> [GIVEN TASK]: Reproduce, unchanged, the lines of the data below from the one containing "genus: Juncus" through the one containing "scientific name: Rudbeckia fulgida aff. tenax", both included.

> [RECORDS PROVIDED]:
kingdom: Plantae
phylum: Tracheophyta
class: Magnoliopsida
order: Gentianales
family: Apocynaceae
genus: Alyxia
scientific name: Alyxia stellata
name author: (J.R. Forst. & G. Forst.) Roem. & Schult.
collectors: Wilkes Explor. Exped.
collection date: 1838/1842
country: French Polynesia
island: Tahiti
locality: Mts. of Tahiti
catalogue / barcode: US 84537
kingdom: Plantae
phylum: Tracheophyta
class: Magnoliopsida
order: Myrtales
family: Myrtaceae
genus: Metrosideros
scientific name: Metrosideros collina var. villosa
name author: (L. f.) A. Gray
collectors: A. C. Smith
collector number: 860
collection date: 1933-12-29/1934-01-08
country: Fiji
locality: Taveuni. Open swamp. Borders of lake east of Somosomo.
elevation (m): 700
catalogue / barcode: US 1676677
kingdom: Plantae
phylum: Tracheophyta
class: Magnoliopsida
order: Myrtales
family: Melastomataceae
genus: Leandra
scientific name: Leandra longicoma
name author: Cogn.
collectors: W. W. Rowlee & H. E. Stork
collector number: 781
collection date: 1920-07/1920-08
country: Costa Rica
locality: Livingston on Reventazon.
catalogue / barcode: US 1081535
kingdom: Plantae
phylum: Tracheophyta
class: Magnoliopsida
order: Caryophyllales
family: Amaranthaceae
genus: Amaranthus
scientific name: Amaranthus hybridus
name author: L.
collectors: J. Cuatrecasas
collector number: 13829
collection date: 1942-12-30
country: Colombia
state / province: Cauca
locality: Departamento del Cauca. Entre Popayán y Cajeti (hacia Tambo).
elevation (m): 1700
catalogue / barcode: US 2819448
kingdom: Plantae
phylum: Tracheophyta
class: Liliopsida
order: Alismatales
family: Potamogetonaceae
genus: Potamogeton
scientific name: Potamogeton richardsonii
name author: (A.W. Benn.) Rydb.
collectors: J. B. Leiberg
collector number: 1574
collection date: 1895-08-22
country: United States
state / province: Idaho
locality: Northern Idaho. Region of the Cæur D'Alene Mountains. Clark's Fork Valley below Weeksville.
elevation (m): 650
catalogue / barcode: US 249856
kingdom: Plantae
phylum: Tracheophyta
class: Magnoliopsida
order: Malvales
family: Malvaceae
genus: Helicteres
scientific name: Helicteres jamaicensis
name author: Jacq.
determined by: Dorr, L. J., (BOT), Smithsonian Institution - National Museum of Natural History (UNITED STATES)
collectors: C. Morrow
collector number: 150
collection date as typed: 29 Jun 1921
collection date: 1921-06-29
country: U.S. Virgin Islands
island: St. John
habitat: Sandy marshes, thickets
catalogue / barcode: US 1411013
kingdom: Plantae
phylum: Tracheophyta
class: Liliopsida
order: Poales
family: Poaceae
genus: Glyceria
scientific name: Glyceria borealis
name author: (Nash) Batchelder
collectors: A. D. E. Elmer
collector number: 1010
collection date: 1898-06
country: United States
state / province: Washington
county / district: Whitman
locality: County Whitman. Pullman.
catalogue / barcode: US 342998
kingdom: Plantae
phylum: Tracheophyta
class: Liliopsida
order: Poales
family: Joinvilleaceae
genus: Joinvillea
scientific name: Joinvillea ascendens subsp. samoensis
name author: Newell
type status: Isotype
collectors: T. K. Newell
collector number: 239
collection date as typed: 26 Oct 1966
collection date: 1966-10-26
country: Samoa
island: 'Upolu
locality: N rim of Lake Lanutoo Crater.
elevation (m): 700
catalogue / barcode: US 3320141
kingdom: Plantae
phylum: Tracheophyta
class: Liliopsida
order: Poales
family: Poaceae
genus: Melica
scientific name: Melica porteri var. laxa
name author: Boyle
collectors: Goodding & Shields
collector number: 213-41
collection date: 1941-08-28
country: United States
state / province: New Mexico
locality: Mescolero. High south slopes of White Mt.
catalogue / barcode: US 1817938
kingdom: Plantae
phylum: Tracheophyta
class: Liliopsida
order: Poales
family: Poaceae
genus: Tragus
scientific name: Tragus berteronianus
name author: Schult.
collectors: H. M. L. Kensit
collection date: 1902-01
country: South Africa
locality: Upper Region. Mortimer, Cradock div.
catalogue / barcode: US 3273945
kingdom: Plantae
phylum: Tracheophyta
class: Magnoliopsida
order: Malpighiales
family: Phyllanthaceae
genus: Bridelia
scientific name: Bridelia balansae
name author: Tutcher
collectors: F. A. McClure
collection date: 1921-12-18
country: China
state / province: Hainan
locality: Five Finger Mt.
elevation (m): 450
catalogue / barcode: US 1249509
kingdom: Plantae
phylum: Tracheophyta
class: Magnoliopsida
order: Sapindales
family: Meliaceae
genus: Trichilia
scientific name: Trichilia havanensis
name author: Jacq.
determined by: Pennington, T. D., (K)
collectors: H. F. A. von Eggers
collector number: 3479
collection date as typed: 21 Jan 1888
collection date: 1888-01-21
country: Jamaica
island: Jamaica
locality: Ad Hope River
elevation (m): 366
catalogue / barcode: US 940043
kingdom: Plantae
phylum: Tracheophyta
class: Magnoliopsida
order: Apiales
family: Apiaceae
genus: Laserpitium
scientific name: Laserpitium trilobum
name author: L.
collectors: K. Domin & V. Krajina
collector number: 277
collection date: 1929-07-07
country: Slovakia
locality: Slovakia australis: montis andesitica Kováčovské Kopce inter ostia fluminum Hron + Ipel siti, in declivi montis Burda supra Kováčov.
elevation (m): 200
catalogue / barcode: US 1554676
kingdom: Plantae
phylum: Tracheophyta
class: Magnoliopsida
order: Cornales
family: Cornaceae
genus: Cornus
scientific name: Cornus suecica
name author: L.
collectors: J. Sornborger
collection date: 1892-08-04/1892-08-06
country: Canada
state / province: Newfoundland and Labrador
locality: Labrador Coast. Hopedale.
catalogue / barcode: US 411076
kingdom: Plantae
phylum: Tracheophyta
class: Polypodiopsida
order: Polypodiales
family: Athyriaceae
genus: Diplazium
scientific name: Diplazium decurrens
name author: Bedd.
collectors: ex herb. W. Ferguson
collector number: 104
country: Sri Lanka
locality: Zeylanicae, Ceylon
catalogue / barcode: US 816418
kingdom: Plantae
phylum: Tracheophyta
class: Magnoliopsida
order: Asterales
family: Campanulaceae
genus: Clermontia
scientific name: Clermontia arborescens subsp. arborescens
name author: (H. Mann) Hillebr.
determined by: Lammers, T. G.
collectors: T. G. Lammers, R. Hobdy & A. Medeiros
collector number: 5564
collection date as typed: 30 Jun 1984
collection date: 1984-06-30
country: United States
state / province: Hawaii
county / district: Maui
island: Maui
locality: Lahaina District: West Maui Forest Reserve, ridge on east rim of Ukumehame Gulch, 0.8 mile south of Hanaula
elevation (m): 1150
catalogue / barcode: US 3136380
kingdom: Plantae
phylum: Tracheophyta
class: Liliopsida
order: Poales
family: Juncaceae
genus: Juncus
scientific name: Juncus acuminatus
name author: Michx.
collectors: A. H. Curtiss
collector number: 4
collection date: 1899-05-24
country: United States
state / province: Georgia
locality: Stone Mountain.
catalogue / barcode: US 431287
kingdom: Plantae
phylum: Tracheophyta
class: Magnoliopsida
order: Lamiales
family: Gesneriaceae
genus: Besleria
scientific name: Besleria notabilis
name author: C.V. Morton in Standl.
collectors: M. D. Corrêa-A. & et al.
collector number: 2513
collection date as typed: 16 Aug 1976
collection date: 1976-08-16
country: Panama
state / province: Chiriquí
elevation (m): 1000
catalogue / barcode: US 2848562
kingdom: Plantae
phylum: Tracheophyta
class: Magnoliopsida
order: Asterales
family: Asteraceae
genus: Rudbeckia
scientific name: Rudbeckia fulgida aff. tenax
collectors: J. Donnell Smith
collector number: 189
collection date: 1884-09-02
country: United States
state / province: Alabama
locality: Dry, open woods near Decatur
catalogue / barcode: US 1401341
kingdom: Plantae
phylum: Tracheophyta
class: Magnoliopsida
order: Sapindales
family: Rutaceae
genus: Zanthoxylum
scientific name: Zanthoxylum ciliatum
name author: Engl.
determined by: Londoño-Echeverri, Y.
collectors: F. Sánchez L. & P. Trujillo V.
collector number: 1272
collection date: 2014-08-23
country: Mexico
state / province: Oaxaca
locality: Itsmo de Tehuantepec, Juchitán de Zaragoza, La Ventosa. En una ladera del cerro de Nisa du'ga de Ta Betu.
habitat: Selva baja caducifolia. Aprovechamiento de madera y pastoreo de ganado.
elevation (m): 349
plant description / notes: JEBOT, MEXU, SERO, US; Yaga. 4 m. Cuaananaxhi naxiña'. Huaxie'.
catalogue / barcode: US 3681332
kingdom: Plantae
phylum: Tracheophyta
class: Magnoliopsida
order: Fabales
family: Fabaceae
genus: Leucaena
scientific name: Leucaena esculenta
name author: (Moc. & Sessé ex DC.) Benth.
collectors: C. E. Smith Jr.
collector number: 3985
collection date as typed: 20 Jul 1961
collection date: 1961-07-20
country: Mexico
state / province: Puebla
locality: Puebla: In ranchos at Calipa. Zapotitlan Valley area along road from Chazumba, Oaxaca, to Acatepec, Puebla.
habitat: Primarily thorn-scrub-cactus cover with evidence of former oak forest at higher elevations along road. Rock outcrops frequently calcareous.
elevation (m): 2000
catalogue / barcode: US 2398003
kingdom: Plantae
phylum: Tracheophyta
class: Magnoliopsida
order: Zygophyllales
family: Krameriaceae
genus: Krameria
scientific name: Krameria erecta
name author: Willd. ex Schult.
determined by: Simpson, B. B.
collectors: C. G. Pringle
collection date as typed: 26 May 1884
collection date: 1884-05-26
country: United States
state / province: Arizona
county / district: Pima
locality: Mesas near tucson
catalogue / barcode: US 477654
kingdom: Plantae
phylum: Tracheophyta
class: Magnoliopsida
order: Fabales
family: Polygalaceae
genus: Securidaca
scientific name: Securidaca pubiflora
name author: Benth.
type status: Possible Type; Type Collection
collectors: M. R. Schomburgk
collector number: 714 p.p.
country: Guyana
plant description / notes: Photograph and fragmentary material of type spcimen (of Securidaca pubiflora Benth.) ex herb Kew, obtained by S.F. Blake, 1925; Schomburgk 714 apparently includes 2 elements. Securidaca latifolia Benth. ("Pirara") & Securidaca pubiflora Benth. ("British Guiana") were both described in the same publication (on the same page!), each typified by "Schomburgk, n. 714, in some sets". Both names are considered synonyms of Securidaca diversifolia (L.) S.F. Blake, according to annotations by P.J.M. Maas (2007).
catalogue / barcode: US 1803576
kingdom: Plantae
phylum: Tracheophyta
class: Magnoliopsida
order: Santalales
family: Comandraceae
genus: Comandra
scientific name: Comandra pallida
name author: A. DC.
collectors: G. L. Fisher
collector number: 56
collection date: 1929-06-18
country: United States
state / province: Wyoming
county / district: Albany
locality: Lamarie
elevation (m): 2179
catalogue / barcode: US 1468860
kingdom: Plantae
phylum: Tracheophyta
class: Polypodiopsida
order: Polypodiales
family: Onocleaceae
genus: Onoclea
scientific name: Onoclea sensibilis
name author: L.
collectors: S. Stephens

> [WRITTEN ANSWER]:
genus: Juncus
scientific name: Juncus acuminatus
name author: Michx.
collectors: A. H. Curtiss
collector number: 4
collection date: 1899-05-24
country: United States
state / province: Georgia
locality: Stone Mountain.
catalogue / barcode: US 431287
kingdom: Plantae
phylum: Tracheophyta
class: Magnoliopsida
order: Lamiales
family: Gesneriaceae
genus: Besleria
scientific name: Besleria notabilis
name author: C.V. Morton in Standl.
collectors: M. D. Corrêa-A. & et al.
collector number: 2513
collection date as typed: 16 Aug 1976
collection date: 1976-08-16
country: Panama
state / province: Chiriquí
elevation (m): 1000
catalogue / barcode: US 2848562
kingdom: Plantae
phylum: Tracheophyta
class: Magnoliopsida
order: Asterales
family: Asteraceae
genus: Rudbeckia
scientific name: Rudbeckia fulgida aff. tenax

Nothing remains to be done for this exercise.